CEO Shmukler elaborated on the Six Pillars in a blog post.
- Enterprise-grade security: This is a baseline requirement that is non-negotiable, according to Anomalo. To meet this requirement, an observability tool must be deployed in an organization’s own environment, only use LLMs are approved by an organization and meet strict compliance mandates, and operate at real-time volumes. “A data quality solution that cannot scale or meet security and compliance standards is a non-starter for the enterprise,” Shmukler wrote. “Large organizations typically have strict requirements for auditability, data residency, and regulatory compliance.”
- Depth of data understanding: A good data quality solution will look below surface metadata and analyze the actual data values, Anomalo says. Anomalo dismisses this “observability” form of data quality checks as insufficient and enablers of the data quality challenge, which costs the average nearly $13 million annually. “Some vendors…rely on metadata checks to find hints of issues in your data,” he wrote. “This shortcut, known as observability, comes at a steep cost: surface-level checks miss abnormal values, hidden correlations, and subtle distribution shifts that quietly distort dashboards, analytics, and AI models.”
- Comprehensive data coverage: It’s not uncommon for an organization to have tens of thousands of tables, with billions of rows across multiple databases. In these situations, covering only a few high-profile tables isn’t enough, Anomalo says. “And with more than 80% of enterprise data now unstructured, a figure growing at a rate of 40-60% per year, most vendors leave critical blind spots by just focusing on structured data, just as organizations prepare for AI.”
- Automated anomaly detection: The size and complexity of the modern data stack makes manual or rules-based monitoring unsustainable, the company says. The problem with rules-based approaches, the vendor says, is they can only catch anticipated issues, but enterprises need ways to detect unexpected issues that emerge at scale. “Legacy vendors…rely on rules-based approaches to data quality, which place the burden on enterprises to configure, manage, and update complex rule sets,” Shmukler wrote. “Comprehensive coverage at enterprise scale is impossible to manage with rules alone. Tens of thousands of tables and billions of rows generate too much complexity for manual checks to keep up.”
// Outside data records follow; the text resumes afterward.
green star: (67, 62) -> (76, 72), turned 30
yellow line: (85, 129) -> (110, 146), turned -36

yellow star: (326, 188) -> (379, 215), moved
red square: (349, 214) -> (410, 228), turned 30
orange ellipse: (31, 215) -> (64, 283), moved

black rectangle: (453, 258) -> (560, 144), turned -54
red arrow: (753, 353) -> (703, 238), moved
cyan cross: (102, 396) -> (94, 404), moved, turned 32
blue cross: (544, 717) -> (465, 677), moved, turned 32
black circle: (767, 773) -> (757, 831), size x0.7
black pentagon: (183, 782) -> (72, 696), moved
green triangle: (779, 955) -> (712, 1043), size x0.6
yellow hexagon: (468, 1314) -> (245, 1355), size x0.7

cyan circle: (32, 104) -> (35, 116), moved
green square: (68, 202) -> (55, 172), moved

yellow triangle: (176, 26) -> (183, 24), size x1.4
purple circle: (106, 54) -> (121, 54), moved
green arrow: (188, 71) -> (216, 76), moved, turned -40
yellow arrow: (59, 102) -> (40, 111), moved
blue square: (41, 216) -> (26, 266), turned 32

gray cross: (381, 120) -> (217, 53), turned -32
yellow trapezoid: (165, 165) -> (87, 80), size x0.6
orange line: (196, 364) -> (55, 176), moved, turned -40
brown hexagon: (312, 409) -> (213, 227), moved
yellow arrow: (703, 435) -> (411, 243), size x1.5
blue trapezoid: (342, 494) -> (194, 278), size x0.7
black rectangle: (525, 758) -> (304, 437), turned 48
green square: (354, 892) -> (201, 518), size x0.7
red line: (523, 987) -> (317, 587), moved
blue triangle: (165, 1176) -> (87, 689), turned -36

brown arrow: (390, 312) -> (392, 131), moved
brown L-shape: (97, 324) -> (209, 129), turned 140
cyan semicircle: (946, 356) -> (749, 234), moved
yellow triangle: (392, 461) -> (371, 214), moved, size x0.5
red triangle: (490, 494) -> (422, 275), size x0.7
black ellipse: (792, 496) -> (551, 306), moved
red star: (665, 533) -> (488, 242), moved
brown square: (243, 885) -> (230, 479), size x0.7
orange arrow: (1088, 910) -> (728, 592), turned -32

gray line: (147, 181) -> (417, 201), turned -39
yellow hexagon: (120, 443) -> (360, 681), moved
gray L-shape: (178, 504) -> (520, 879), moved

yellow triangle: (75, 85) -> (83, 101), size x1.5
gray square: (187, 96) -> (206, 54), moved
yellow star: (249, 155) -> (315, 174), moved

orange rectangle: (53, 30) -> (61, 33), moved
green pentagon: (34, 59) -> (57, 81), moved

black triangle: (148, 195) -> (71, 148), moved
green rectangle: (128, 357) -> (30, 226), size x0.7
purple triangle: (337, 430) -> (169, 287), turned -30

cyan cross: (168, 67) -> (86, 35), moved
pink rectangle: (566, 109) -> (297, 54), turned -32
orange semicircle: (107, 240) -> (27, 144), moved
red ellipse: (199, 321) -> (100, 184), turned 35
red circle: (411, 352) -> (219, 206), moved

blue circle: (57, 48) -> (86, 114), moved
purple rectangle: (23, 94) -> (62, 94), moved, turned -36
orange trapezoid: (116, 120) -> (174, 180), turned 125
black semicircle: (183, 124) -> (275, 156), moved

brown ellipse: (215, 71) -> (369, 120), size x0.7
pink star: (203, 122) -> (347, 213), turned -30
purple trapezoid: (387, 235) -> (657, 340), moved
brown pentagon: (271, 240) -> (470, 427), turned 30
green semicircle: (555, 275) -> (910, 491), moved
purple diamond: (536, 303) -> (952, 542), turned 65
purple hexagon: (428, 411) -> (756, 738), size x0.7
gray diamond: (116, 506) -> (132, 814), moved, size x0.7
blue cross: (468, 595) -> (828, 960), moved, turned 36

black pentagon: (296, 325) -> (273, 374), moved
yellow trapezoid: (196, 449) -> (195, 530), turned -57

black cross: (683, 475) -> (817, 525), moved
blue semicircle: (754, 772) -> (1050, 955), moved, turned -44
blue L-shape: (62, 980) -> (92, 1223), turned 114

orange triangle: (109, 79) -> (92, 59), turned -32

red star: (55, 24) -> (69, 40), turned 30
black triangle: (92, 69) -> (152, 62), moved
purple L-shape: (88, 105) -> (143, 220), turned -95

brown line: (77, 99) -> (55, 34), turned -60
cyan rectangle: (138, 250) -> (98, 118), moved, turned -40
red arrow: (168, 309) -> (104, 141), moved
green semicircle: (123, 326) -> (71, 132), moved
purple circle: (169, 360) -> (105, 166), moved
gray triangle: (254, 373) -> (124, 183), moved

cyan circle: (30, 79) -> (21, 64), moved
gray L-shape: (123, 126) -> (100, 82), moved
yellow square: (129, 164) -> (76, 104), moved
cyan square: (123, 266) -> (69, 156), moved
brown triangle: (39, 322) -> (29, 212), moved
- Ease of use: It’s great to get insight into data quality problems, but organizations must be able to act on them, Anomalo says. Democratizing access to data quality insight can help make the entire exercise worthwhile. “Monitoring, no matter how thorough, is only useful if people can adapt it to their needs,” Shmukler wrote. “Users such as business analysts, operations managers, and ML engineers all need to know they can trust the data in front of them or understand what’s wrong with it, without having to bug someone on the data team.
- Customization and control: Every company is unique, which means prepackaged data quality solutions are likely to fail, Anomalo says. What’s needed is a extensible framework that integrates with existing tools and workflows. “A solution can check all the boxes, but if it lacks the flexibility to tailor to a company’s unique business rules, regulatory requirements, or operational priorities, it will fail,” Shmukler wrote. “Without that adaptability, even the most powerful platform will create noise, trigger alert fatigue and water-cooler grumbles, and ultimately erode trust.
Clearly, Anomalo had its own product in mind when it wrote the Six Pillars. In any case, the company still provided some useful information for organization that are looking to get a handle on their own peculiar relationship with data.